Currently Africa suffers from a brain drain, African professionals going abroad to work. A proposed continent-wide free trade area would possibly be the world’s largest. Black media could be essential—not only to get the word out—but to convince, through open and frank discussions with the African Diaspora the benefits of Africa becoming the world’s largest free trade area.   

It’s not in the best interest of the Western corporate-owned press to champion Africa. Their history has been to paint Africa as “a dark continent” where wars, corruption and famine is the norm, without ever revealing their hands at the root of Africa’s ills. 

An example of an African news organization sharing content has been AllAfrica.com’s pioneering approach of publishing articles from over 130 African media outlets.

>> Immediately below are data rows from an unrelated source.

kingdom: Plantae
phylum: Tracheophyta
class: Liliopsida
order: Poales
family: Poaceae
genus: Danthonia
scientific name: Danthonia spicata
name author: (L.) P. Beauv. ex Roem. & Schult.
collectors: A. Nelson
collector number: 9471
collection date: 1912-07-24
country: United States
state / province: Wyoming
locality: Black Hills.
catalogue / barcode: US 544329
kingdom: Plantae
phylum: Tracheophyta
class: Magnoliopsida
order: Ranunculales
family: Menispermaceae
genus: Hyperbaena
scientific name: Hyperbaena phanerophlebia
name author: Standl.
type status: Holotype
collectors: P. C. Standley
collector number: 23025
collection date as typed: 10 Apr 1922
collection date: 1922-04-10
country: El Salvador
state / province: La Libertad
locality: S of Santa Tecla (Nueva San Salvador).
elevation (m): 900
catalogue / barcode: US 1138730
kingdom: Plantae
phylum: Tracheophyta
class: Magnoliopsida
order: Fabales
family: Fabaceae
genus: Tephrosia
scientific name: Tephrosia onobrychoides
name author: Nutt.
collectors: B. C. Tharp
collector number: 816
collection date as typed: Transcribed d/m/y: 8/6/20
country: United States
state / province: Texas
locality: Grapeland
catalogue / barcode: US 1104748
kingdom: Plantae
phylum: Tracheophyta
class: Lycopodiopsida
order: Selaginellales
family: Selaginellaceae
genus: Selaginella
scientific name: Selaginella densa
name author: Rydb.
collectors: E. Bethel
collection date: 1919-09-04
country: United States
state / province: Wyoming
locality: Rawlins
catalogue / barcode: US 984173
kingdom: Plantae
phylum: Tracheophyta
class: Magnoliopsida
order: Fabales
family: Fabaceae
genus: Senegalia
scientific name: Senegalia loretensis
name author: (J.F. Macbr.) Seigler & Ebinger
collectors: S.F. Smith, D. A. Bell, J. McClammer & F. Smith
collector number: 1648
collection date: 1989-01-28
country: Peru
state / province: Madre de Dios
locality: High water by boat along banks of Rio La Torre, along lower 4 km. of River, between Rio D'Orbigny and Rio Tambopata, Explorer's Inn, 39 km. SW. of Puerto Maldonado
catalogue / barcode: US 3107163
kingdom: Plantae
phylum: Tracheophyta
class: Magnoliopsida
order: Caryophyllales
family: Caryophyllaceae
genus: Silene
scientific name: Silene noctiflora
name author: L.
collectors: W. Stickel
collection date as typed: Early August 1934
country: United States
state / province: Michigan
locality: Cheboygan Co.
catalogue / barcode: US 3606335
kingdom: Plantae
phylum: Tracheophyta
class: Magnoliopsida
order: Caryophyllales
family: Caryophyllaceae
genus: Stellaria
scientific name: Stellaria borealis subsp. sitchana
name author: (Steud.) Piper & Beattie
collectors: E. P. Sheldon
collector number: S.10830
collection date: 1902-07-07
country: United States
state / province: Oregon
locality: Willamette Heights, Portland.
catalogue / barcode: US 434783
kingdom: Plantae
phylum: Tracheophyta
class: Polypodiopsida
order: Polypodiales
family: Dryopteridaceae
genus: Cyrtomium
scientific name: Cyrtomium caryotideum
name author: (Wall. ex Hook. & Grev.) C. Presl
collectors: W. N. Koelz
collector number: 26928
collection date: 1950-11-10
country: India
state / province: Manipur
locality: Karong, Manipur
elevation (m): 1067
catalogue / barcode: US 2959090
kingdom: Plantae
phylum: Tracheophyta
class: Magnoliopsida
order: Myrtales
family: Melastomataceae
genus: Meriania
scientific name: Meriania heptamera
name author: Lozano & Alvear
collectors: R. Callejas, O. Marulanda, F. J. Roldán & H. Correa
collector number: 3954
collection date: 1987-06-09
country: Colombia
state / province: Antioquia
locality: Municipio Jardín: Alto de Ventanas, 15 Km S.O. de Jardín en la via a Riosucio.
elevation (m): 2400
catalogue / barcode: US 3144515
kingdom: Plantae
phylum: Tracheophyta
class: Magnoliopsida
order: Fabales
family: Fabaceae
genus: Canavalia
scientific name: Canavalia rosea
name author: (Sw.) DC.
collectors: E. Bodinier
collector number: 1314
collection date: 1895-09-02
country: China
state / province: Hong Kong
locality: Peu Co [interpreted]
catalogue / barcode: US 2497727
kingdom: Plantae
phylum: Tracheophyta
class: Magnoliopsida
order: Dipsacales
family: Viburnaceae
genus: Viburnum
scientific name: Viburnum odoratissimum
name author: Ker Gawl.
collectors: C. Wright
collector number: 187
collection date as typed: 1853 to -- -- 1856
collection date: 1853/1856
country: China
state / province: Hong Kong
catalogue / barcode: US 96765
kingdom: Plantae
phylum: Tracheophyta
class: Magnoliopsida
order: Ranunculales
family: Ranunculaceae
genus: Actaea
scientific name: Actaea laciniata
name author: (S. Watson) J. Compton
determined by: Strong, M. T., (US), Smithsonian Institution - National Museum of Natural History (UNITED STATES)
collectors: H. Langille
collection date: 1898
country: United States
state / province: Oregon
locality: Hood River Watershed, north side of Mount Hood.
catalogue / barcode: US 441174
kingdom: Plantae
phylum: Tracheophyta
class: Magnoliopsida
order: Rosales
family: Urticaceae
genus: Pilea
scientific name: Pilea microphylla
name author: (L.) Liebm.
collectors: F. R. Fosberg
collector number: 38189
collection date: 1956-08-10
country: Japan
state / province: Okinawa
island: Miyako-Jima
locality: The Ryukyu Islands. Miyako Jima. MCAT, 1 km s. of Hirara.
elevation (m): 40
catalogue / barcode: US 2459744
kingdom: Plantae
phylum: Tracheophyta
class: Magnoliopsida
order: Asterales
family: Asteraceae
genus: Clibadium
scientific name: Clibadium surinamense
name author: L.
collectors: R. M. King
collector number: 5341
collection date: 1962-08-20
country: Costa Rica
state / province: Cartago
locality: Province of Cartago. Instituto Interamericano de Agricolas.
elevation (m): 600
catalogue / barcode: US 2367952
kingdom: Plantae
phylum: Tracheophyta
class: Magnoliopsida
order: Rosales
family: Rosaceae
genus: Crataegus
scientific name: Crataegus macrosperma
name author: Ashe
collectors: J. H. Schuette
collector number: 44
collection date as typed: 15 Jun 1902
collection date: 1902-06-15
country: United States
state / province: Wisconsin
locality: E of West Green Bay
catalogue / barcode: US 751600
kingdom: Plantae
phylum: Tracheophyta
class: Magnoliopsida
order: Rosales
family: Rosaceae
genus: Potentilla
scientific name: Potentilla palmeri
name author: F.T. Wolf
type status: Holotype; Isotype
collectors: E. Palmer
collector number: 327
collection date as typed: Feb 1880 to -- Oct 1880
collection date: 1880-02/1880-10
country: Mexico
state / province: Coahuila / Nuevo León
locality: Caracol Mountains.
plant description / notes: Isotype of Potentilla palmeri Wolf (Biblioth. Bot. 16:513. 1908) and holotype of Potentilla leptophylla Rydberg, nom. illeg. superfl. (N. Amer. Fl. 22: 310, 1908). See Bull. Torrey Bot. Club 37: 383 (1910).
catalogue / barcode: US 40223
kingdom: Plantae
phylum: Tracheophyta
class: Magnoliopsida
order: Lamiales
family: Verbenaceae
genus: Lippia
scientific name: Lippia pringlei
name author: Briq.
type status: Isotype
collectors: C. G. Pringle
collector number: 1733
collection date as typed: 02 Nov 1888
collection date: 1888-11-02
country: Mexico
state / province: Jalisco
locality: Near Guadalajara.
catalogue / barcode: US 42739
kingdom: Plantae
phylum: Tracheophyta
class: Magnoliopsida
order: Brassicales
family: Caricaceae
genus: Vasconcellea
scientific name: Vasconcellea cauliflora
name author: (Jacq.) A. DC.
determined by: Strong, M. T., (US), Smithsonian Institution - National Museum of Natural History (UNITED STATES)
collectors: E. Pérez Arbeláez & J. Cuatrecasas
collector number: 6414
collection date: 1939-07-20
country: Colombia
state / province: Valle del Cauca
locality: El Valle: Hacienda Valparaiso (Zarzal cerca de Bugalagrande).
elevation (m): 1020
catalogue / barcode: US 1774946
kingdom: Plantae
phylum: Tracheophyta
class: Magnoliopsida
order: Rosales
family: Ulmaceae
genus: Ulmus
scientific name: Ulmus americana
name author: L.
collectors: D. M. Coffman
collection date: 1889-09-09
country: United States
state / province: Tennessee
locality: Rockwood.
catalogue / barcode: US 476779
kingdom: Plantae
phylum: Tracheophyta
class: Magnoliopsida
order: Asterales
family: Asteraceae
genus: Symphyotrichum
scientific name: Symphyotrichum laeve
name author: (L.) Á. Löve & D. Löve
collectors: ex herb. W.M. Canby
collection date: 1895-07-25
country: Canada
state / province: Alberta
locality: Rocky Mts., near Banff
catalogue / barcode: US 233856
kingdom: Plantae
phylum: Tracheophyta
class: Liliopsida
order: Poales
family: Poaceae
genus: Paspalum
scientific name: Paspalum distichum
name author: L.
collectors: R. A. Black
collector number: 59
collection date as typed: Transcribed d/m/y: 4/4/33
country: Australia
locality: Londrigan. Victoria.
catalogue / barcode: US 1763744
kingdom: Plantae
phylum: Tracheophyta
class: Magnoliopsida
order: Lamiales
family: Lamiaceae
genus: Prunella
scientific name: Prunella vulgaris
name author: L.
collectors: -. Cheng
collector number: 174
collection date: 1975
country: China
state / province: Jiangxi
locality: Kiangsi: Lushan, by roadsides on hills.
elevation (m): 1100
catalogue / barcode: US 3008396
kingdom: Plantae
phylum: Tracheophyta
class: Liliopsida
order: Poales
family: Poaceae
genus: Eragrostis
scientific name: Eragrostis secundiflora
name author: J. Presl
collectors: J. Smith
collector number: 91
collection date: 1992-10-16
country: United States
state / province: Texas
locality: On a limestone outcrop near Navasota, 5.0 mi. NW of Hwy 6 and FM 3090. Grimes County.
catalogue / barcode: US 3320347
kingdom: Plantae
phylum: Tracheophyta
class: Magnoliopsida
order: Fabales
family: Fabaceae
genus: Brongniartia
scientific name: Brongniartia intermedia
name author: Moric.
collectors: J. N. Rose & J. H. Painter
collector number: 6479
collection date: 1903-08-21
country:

“Skilled editors need to be able to sort the good journalism from the empty rhetoric, which can appear side by side in the same newspaper. Sometimes stories aimed at domestic audiences do not translate that well when taken across borders, purely because knowledge of context and background is assumed; this too needs careful editing for a wider African audience,” according to a piece published in The Guardian titled “African journalism is being stifled by a lack of resources.”

Muhammad Speaks became a global phenomenon because it was able every week to show firsthand links between the world’s liberation struggles. It became so popular, with over one million readers weekly, that world leaders like Ghana’s president, Kwame Nkrumah and Nigerian president, Knamdi Asikiwe, became frequent contributors to Muhammad Speaks.